Estratto della pagina:
Padre Tyn ha dedicato una particolare attenzione al tema della grazia divina nella concezione cattolica. Pur ovviamente basandosi sul dato biblico, l’approccio però non è quello del biblista, ma del teologo sistematico e del moralista. Non c’è pertanto da stupirsi se vedremo poche citazioni della Scrittura e molti riferimenti al Magistero, alla Tradizione, ai Padri, ai Dottori ed ai teologi, soprattutto S.Tommaso.
Si tratta di lezioni di scuola tenute negli ultimi anni della sua vita, nei quali giunge a maggiore maturazione il pensiero che egli aveva già svolto nella tesi di licenza in teologia del 1976 e nella tesi di dottorato del 1978 (pubblicata nel 1979).
L’interesse di Padre Tomas per l’importantissimo argomento, nel quale si riassume tutto l’essere e il vivere cristiano, si concentra su alcuni aspetti: 1. Quello speculativo-sistematico. Riproposizione e sviluppo delle dottrine elaborate da Tommaso e dalla sua scuola nel passato sino ai tomisti contemporanei, soprattutto il Ramirez e il Garrigou-Lagrange. 2. Critica degli errori o comunque di opinioni contrarie di teologi di altre scuole, soprattutto Pelagio, Scoto, Ockham, Suarez e Molina. Padre Tomas sa esporre le loro tesi in modo tale da far apparire come esse tuttora influenzino il pensiero teologico. 3. Una particolare attenzione è dedicata alla concezione luterana della grazia, che è studiata e confutata soprattutto nella tesi di licenza, ma anche in quella di dottorato. Accenni anche ai baianesimo, la giansenismo, al calvinismo.

Righe salvate:
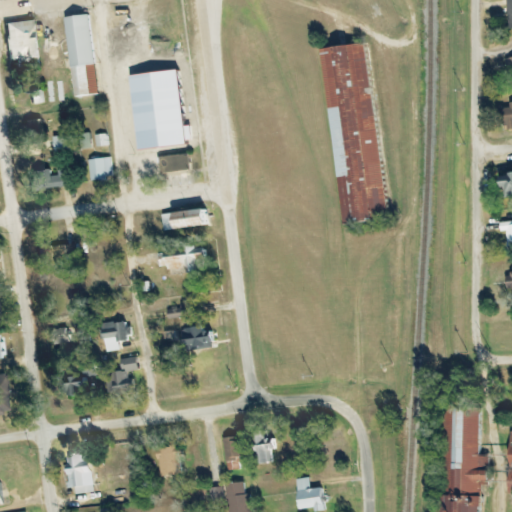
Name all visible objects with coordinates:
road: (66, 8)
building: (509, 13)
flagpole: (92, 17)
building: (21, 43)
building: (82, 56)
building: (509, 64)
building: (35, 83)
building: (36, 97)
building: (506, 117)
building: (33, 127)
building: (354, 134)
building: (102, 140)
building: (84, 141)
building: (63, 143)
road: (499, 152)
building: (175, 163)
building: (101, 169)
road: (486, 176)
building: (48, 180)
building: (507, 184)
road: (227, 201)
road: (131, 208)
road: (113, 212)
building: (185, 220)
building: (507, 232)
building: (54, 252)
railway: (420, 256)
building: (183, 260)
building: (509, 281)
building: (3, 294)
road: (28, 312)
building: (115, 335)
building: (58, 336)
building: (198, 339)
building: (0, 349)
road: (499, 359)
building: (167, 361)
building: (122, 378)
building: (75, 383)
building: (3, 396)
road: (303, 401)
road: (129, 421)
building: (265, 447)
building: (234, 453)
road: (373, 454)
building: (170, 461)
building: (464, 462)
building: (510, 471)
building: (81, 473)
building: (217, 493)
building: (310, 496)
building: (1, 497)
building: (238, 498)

---

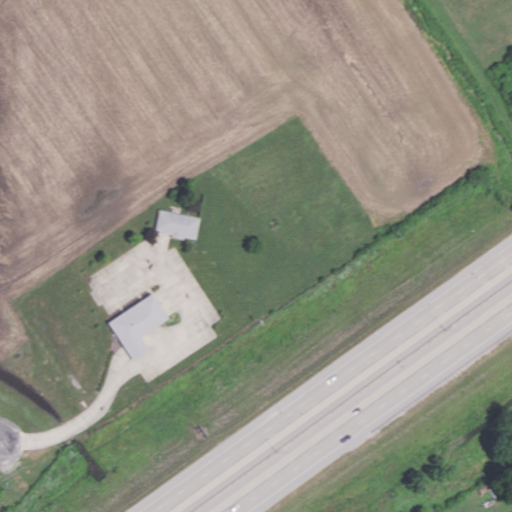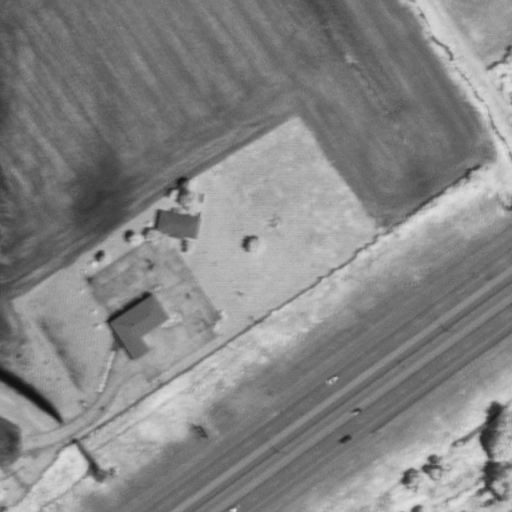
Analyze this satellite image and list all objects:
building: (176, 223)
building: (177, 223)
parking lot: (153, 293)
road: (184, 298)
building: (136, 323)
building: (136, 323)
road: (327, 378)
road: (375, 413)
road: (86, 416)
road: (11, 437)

Consegna:
Prosegui il testo su Padre Tyn e la grazia divina, riprendendo subito dopo la sua ultima frase.

Risposta:
La grazia, per Padre Tyn, è la partecipazione analogica alla natura e alla vita di Dio, annunciata nella Sacra Scrittura e nella Tradizione, gratuitamente concessa da Dio Padre agli uomini per i meriti di Gesù Cristo nella potenza dello Spirito Santo e tramite i sacramenti della Chiesa. La grazia suscita il pentimento dei peccati, la disponibilità ad accogliere la grazia, il perdono dei peccati e il conseguimento della medesima grazia come qualità accidentale dell’anima.
E’ questo il processo della giustificazione. Esso viene descritto con meticolosa precisione, per quanto alla mente umana sia concesso affrontare simili misteri trascendenti della vita divina. La grazia infatti non è Dio; eppure è di essenza divina ed è dono soprannaturale di Dio, non esigito dal fine ultimo naturale dell’uomo, ma tale da condurre l’uomo al conseguimento del fine soprannaturale che consiste nella gloria eterna dei figli di Dio ad immagine del Figlio e nella visione beatifica.
Preoccupazione costante di Padre Tyn è quella di distinguere con chiarezza la natura umana dalla grazia, così da evitare: 1. la confusione, che potrebbe condurre al panteismo; 2. Il soprannaturalismo, per il quale la natura viene sottovalutata e la grazia appare come l’attuazione della natura intesa come semplice possibilità della grazia. La natura viene assorbita dalla grazia e l’uomo diventa un essere soprannaturale; 3. Il naturalismo, secondo il quale la natura non è che una semplice decorazione della natura nella linea con la natura ed originata dalla natura. La grazia viene abbassata a natura e si rischia l’ateismo.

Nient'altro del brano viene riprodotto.